Blocking COVID-19 from entering the brain

11 November 2021



The long-term effects of COVID-19 on the brain will be studied by a Queensland Brain Institute team and international collaborators, with the ultimate goal of blocking the infection from the brain.

The work is supported with a $900,000 grant from the National Health and Medical Research Council, announced today by Australian Health Minister Greg Hunt.

Professor Frederic Meunier
Professor Frederic Meunier is part of a global team investigating COVID-19 and its impact on the brain.

Professor Frederic Meunier and Dr Merja Joensuu from QBI and Dr Giuseppe Balisteri from the University of Helsinki in Finland are investigating how the SARS-CoV-2 virus behaves to understand the long-term consequences of virus interactions with brain cells.

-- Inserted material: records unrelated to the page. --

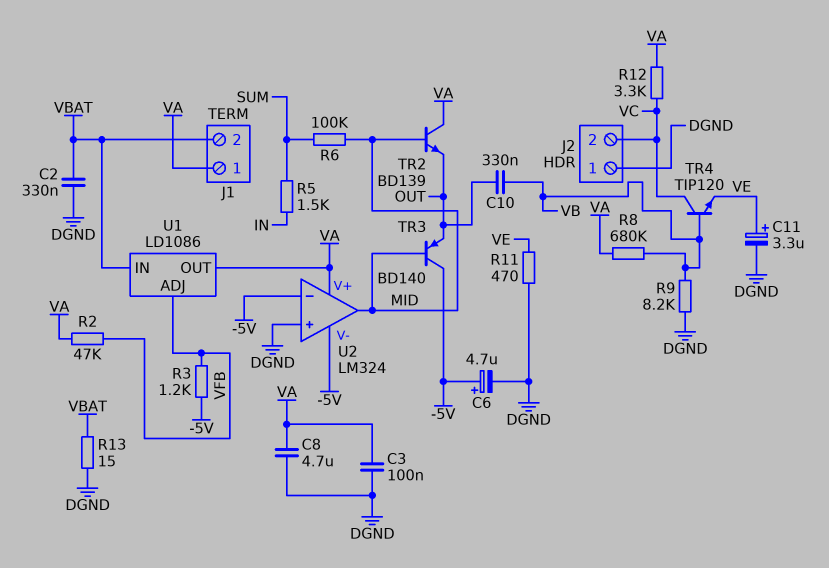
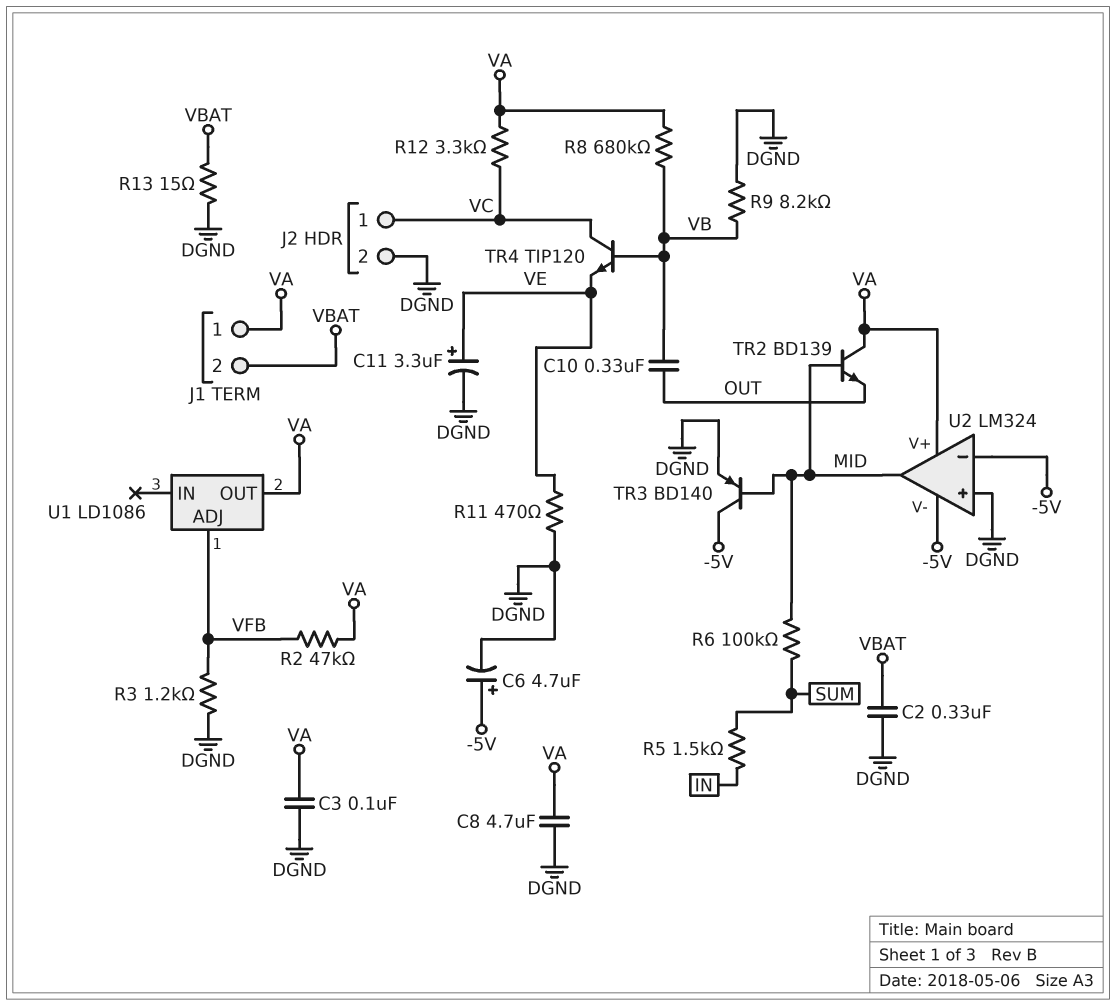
J2 pin 1: DGND -> VC
J2 pin 2: VC -> DGND
R3: 1.2k (-5V, VFB) -> 1.2k (DGND, VFB)
TR3: PNP BD140 (B MID, C -5V, E OUT) -> PNP BD140 (B MID, C -5V, E DGND)
U1 pin IN: VBAT -> none

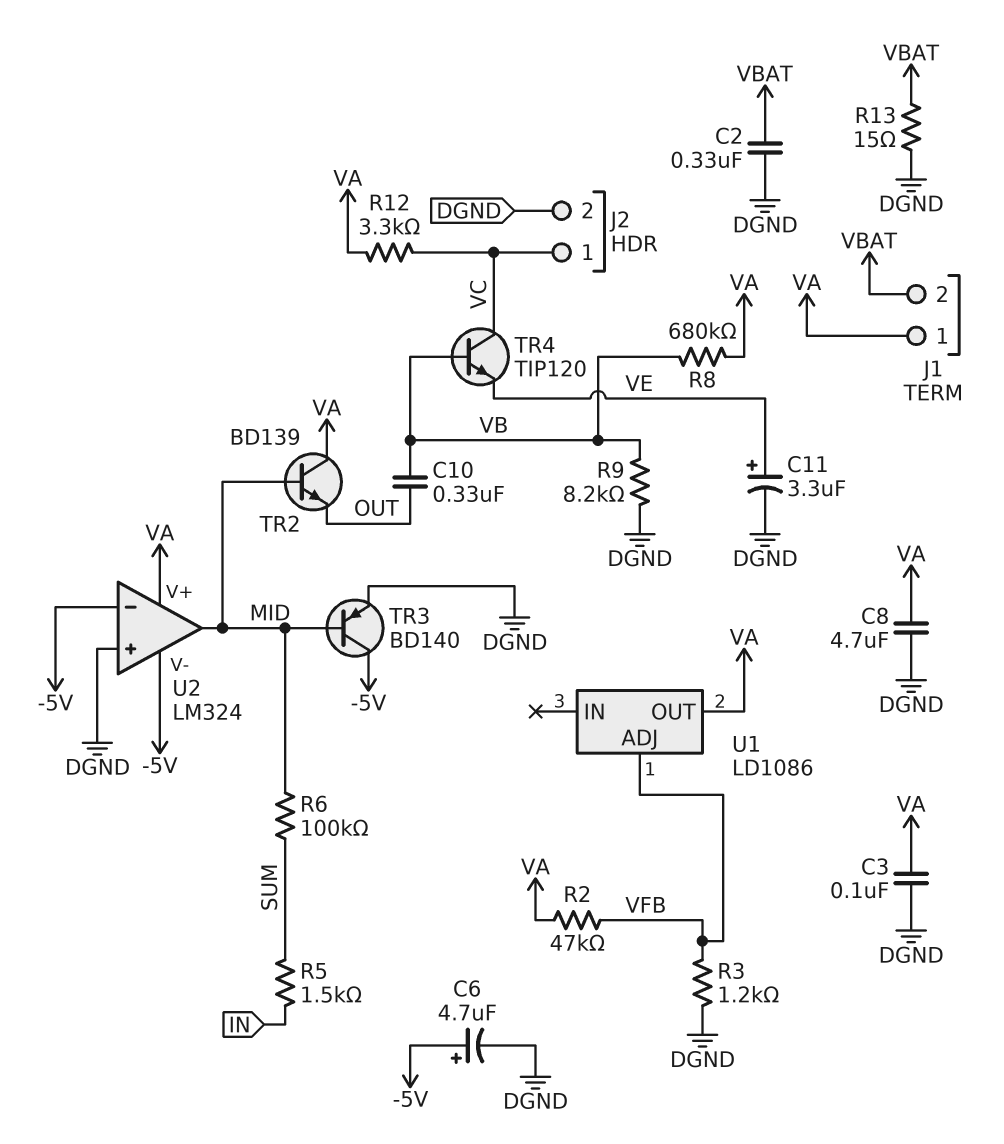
R11: 470 (DGND, VE) -> none

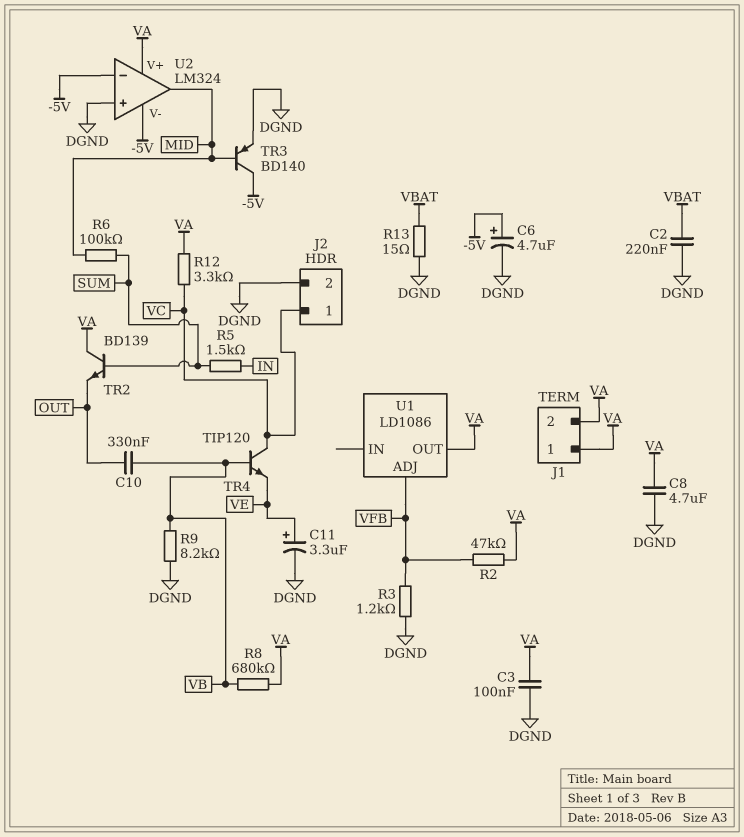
C2: 330nF (DGND, VBAT) -> 220nF (DGND, VBAT)
J1 pin 2: VBAT -> VA
TR2: NPN BD139 (B MID, C VA, E OUT) -> NPN BD139 (B SUM, C VA, E OUT)

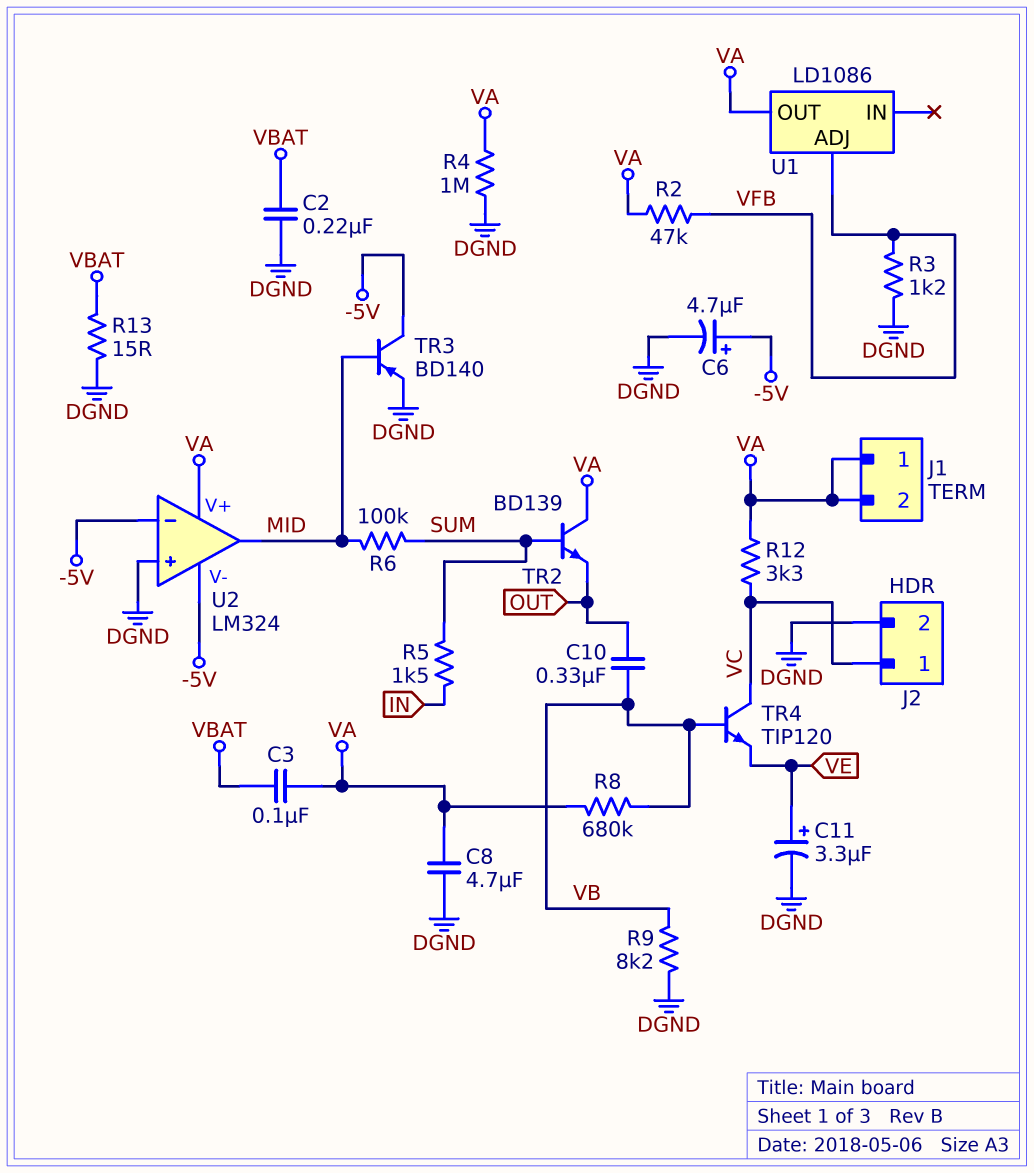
C3: 100nF (DGND, VA) -> 100nF (VA, VBAT)
R4: none -> 1M (DGND, VA)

“We know that COVID-19 is associated with a variety of neurological symptoms, including temporary loss of smell and taste; headaches, and in some fatal cases, severe blood clotting,” Professor Meunier said.

“But the long-term consequences of potential interactions of the virus with brain cells are currently unknown.

“This grant will allow us to follow the fate of the virus as it enters our brain cells and establish whether it can be transported from neuron to connected neurons in the brain.”

COVID caught on live brain cell

Epidemiological studies have shown that the 1918 influenza pandemic increased the risk of Parkinson’s disease by 200 to 300 per cent, demonstrating the potential effect of viral infection on neurological disorders.

Professor Meunier said the team used a super-resolution microscopy technique called single molecule imaging to capture the SARS-CoV-2 spike protein on a live brain cell.

“Super-resolution microscopy is a technology that won the Nobel Prize for Chemistry in 2014, and has started a revolution in biology, allowing scientists to directly image and track molecules in live cells for the first time.”



The grant will build on earlier work from the team, published in October 2020 in Science, one of the world’s leading scientific journals, that found that a short sequence in the genome of SARS-CoV-2 provides the virus with an additional way to enter cells, and plays an important role in its transmissibility and infectiousness.

Grants help researchers lead the world

Fellow QBI researchers Dr Sathish Periyasamy and Dr Steven Zuryn were also awarded Ideas Grants, while Dr Sean Coakley and Dr Rodrigo Suarez found success by submitting their grants through The University of Queensland's School of Biomedical Sciences.

Minister for Health and Aged Care, Greg Hunt, said in announcing the Ideas Grants, that Australia continues to take a lead role in improving the lives of patients around the world through health and medical research.

“These projects demonstrate the outstanding innovation of the health and medical research sector in Australia and offer great promise for future advances in our understanding and management of health challenges,” Minister Hunt said.

“From research on brain function to a new understanding of the critical role of the gut, these projects give us insight into leading-edge Australian research.”